Die Tür des kleinen Schneiderzimmers wurde plötzlich geöffnet und Jurian betrat den Raum. „Was sollte das denn?" war nur einen Sekundenbruchteil später seine mürrische Stimme zu hören, als Amalia ihm eines der weichen Nadelkissen an den Kopf warf. Sofort richtete ich meine Aufmerksamkeit auf den blonden jungen Mann und konnte mir ein Schmunzeln nicht verkneifen. „Hast du etwa noch nie etwas von Anklopfen gehört? Wir hätten nackt sein können!" Amalia klang aufgebracht, aufgrund Jurians plötzlichen Auftauchens.

Der Angesprochene zuckte jedoch nur leicht mit den Schultern und bewegte sich anschließend auf mich zu. „Ich denke nicht, dass ihn dies gestört hätte." Antwortete ich an seiner Stelle auf ihre Worte und konnte daraufhin gerade so das Nadelkissen auffangen, welches mir ansonsten ebenfalls im Gesicht gelandet wäre. „Camilla!" kam Amalias strafender Ton hinter einem Stapel an Kleidern dazwischen, der meine aufhellende Stimmung wieder ein wenig dämpfte. Sie hatte recht. Es war nicht verkehrt, Scherze zu machen, doch wir hatten im Augenblick wichtigeres vor als das.
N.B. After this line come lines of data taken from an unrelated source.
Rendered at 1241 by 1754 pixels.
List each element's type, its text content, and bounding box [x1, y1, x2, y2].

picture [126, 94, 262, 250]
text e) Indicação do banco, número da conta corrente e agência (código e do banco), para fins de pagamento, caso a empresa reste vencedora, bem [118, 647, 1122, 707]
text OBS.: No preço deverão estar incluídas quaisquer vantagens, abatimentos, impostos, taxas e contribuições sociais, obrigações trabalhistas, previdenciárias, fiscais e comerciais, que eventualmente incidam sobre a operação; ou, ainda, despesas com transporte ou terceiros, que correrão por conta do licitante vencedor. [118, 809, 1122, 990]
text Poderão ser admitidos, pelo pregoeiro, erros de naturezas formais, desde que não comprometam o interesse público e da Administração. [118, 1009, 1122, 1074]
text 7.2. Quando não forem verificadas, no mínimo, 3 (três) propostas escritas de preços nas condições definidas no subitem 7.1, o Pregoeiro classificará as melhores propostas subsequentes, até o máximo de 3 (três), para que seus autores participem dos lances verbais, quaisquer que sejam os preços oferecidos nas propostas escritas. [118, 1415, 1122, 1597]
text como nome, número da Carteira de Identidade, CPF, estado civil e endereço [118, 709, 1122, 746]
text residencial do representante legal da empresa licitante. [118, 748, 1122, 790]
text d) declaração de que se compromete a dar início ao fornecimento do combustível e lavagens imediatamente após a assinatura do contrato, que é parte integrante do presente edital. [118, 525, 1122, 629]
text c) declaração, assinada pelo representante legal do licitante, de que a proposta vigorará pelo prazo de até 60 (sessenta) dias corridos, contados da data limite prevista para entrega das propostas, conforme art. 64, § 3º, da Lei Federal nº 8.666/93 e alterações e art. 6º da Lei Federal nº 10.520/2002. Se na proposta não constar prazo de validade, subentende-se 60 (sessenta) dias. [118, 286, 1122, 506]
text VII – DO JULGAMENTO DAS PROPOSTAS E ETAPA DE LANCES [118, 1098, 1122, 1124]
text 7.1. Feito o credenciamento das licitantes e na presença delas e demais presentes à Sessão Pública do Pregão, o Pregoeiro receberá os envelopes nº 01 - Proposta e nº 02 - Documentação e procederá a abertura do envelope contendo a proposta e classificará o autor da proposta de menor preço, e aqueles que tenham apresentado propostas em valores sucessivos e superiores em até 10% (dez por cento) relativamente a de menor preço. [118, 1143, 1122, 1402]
Sobald Jurian bei mir ankam, griff er nach meinen Händen und ließ seinen Blick daraufhin eine Weile über mich gleiten. „Wenn ich es nicht besser wüsste, könnte man meinen, dass du in diesem Schloss aufgewachsen bist. Du siehst bezaubernd aus, Camilla." Geschmeichelt von diesen Worten, trat ein leicht rötlicher Schimmer auf meine Wangen. Ich wollte etwas darauf erwidern, jedoch ließ Amalia mich vor der Aussprache des ersten Wortes bereits verstummen. „Seid ihr fertig mit euren Schleimereien? Wir werden im Thronsaal erwartet."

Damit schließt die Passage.